* [Text extract]
----------
We prove that our HFC scheme is a secure encryptment. Binding is inherited from the CR of the underlying hash function. We show confidentiality assuming $f(x,y\oplus K_{{\mathsf{{EC}}}})$ is a related-key-attack-secure pseudorandom function (RKA-PRF) [3] when keyed by $K_{{\mathsf{{EC}}}}$. For standard designs, such as the Davies-Meyer construction $f(x,y\oplus K_{{\mathsf{{EC}}}}) = E(y\oplus K_{{\mathsf{{EC}}}},x)\oplus x$, we can reduce RKA-PRF security to RKA-PRP security of the underlying blockcipher E. This property is already an active target of cryptographic analysis for standard E (such as AES), giving us confidence in the assumption. Because SHA-256 uses a DM-style compression function, this also gives confidence for using SHA-256 (or SHA-384, SHA-512).

From a theoretical perspective, one might want to avoid relying on RKA security (compared to standard PRF security). We discuss approaches for doing so in the body, but the resulting constructions are not as fast or elegant as HFC.

HFC has some features in common with the Duplex authenticated-encryption mode [6] using Keccak (SHA-3) [5]. In fact the Duplex mode gives rise to a secure encryptment scheme as well. See the full version for a discussion. The way we key in HFC is also similar to the Halevi-Krawczyk construction for reducing the assumptions needed on hash functions in digital signature settings [20], but the keying serves a different role here and their analysis techniques are not applicable.
----------
* [Records]
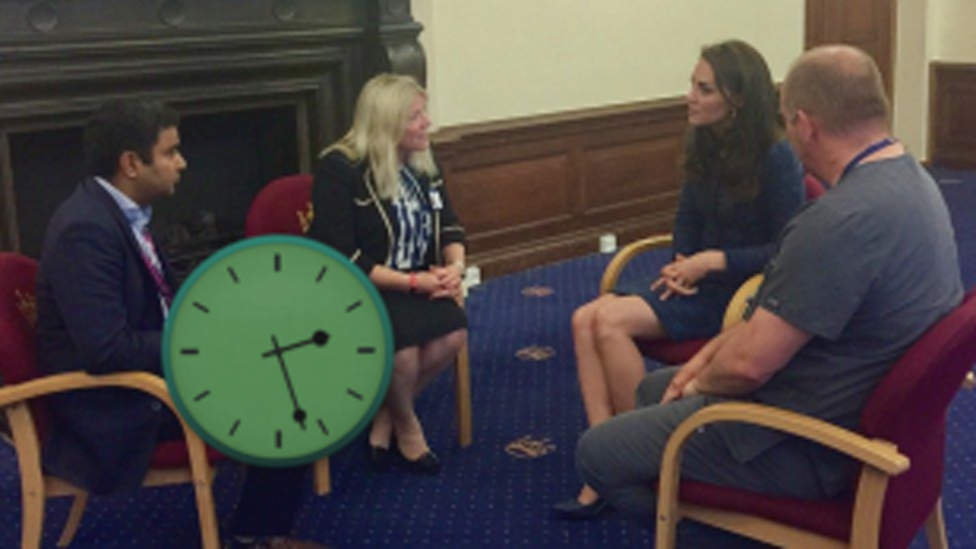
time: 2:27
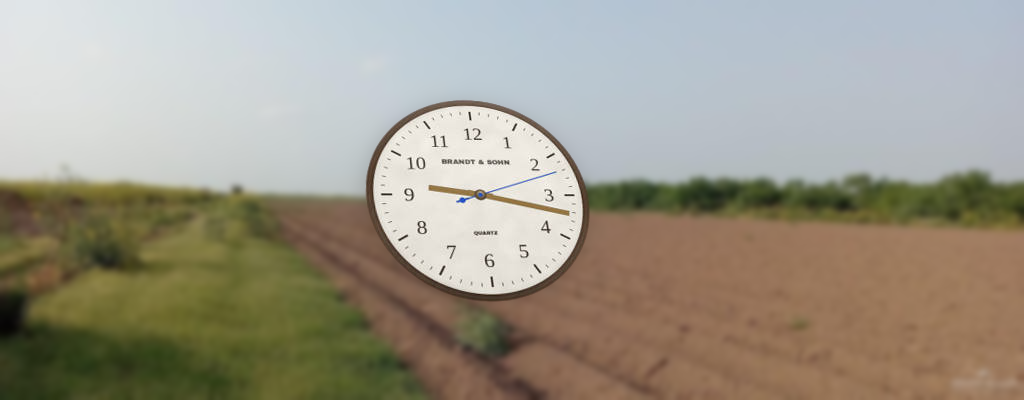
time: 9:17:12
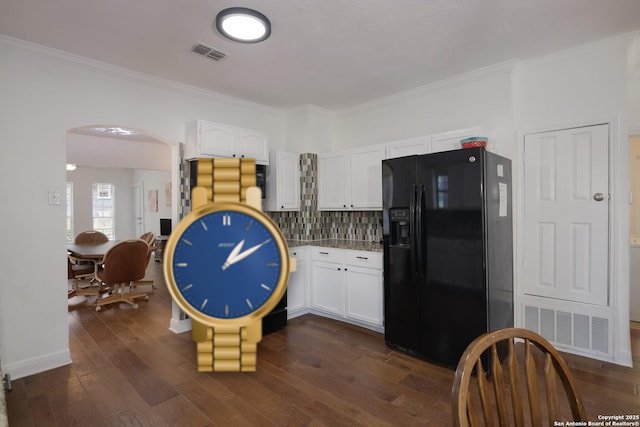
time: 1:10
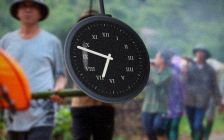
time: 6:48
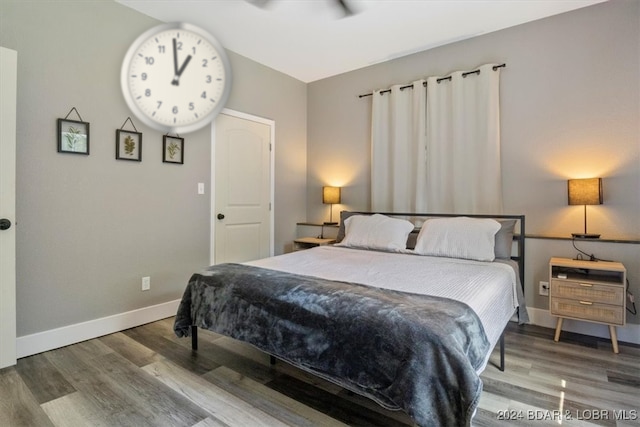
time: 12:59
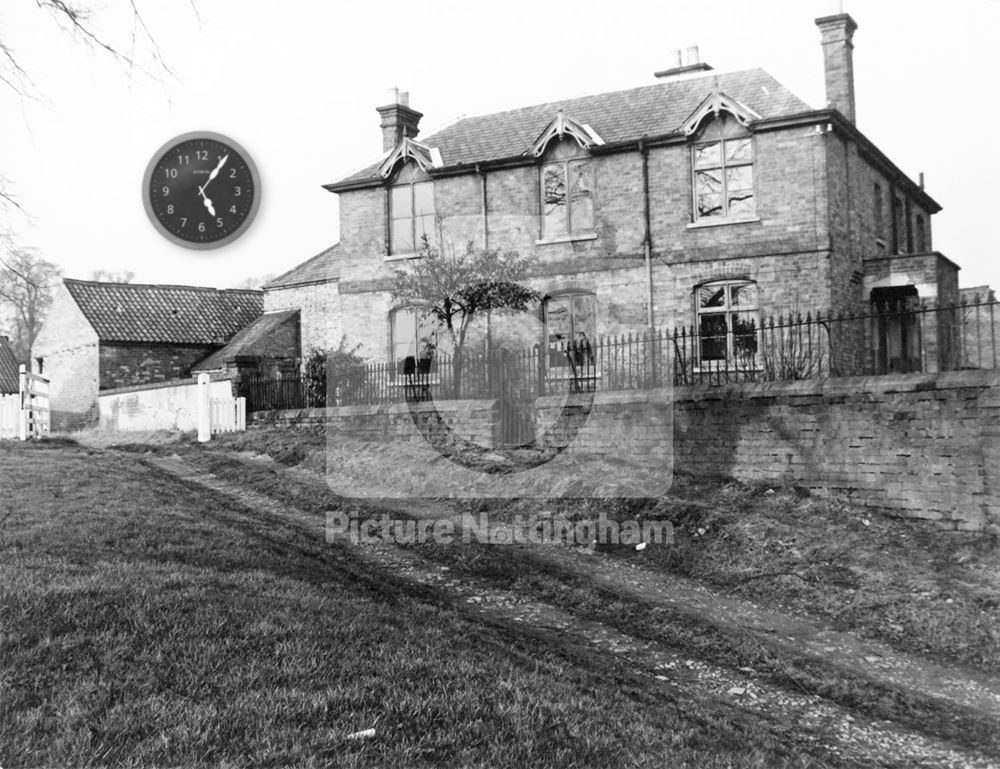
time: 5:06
----------
Write the next few sentences of the passage on the HFC encryptment scheme, picking up right after its last sentence.

* [The result]
From encryptment to ccAEAD. We show several efficient transforms for building a ccAEAD scheme given a secure encryptment. First consider doing so given also a secure (standard) AE scheme. To encrypt a message M, first generate a random key $K_{{\mathsf{{EC}}}}$ and then compute an encryptment $(C_{{\mathsf{{EC}}}},B_{{\mathsf{{EC}}}})$ for $K_{{\mathsf{{EC}}}},M$. Encrypt $K_{{\mathsf{{EC}}}}$ under the long-lived AE key K using as associated data the binding tag $B_{{\mathsf{{EC}}}}$. The resulting ciphertext is the AE ciphertext (including its authentication tag) along with $C_{{\mathsf{{EC}}}},B_{{\mathsf{{EC}}}}$. We prove that this transformation provides the multi-opening confidentiality and integrity goals for ccAEAD of GLR, assuming the standard security of the AE scheme and the aforementioned security goals are met for the encryptment scheme.

One can instead use just two additional PRF calls to securely convert an encryptment scheme to a ccAEAD scheme. One can, for example, instantiate the PRF with the SHA-256 compression function, to have a total cost of at most $m + 4$ SHA-256 compression function calls for a message that can be parsed into m blocks of 256 bits. Another transform uses a single tweakable blockcipher call in addition to the encryptment. See the full version for details.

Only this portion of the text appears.